Does the policy iteration convergence hold for finite-horizon MDP?

Question

Most RL books (Sutton & Barto, Bertsekas, etc.) talk about policy iteration for infinite-horizon MDPs. Does the policy iteration convergence hold for finite-horizon MDP? If yes, how can we derive the algorithm?

Answer 1

In the discussion about Neil Slater's answer (that he, sadly, deleted) it was pointed out that the policy $\pi$ should also depend on the horizon $h$. The decision of action $a$ can be influenced by how many steps are left. So, the "policy" in that case is actually a collection of policies $\pi_h(a|s)$ indexed by $h$ - the distance to horizon.

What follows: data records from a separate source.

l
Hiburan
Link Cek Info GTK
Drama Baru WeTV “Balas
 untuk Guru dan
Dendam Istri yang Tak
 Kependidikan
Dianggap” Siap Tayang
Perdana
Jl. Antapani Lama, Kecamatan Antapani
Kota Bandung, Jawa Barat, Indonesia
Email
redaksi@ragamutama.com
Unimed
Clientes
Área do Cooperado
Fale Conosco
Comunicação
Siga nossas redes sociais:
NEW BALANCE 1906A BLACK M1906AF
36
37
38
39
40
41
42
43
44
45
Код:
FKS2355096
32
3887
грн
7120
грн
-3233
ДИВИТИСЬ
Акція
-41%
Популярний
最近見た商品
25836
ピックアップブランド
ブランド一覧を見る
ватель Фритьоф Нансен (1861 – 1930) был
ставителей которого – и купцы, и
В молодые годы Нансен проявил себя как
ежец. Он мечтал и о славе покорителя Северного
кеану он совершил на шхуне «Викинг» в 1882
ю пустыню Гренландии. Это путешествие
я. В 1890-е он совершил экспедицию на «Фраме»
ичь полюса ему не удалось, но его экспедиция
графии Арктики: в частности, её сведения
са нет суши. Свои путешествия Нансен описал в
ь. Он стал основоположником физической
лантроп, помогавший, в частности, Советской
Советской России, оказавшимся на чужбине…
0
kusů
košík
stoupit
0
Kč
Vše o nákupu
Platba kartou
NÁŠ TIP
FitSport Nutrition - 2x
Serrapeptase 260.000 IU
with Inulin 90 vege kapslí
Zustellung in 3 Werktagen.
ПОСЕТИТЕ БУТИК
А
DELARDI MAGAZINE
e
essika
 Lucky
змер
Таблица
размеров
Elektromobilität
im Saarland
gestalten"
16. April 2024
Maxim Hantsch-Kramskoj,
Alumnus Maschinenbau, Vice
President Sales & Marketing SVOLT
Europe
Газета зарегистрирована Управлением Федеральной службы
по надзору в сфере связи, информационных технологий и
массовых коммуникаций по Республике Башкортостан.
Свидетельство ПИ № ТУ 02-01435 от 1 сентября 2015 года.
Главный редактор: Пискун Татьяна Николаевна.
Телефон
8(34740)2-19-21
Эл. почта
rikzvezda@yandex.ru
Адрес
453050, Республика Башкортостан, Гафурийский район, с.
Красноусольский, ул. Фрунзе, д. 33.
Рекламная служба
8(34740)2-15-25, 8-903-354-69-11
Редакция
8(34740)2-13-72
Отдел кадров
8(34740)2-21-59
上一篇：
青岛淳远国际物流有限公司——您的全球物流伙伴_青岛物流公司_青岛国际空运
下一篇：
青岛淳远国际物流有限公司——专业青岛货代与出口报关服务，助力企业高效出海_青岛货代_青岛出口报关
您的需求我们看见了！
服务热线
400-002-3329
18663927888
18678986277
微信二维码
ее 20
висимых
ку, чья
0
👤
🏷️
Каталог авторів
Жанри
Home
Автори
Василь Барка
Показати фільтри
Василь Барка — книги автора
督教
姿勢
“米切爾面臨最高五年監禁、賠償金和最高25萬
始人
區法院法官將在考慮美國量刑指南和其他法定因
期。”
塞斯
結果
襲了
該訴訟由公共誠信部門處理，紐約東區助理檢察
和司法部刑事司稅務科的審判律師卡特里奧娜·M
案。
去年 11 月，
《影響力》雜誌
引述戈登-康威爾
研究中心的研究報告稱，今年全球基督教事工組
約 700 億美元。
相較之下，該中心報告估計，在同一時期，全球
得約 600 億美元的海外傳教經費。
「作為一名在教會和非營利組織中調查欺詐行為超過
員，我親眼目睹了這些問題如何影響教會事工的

Alternatively, one can look at it as if our state space $\mathcal{S}$ is now extended with that integer. So we can "lift" our original finite-horizon MDP $(\mathcal{S},\mathcal{A},P,R)$ into a new infinite-horizon MDP by substituting:

$$\mathcal{S} \to \left(\mathcal{S}\times\{0,1,\dots,h\}\right) \cup \{\epsilon\}\\ \mathcal{A} \to \mathcal{A},\; R \to \tilde R,\; P \to \tilde P $$ The new reward and transition functions make sure that the horizon is decreasing, and that we are ending up in a capture state $\epsilon$ that has no future effects: $$ \tilde P(s'_{n-1}|s_n,a) = P(s'|s,a)\quad\quad \tilde P(\epsilon|s_0,a) =\tilde P(\epsilon|\epsilon,a) = 1\\ \tilde R(s_n,a,s'_{n-1}) = R(s,a,s')\quad\quad \tilde R(s_0,a,\epsilon) =\tilde R(\epsilon,a,\epsilon) = 0 $$ This way I've reduced the finite-horizon MDP to an infinite-horizon one. Thus I can reuse the result for the policy iteration convergence of infinite MDPs.

Couple of notes:

• At first this feels like a huge increase in the state space making the whole problem unnecessary complex. But this complexity is intrinsic to the problem: both the policy and the value function depend on the distance to horizon. So it is necessary to consider the extended number of unknowns in a single self-consistent manner.
• The infinite-horizon policy iteration convergence relies on a discounting factor $\gamma < 1$. The finite-horizon doesn't need $\gamma$ for convergence. That's where I feel like I've cheated a bit.
• I came up with this approach myself. It feels quite obvious though. I'd expect this approach to either be mistaken or be already mentioned somewhere in the literature - comments pointing out one or the other are welcome.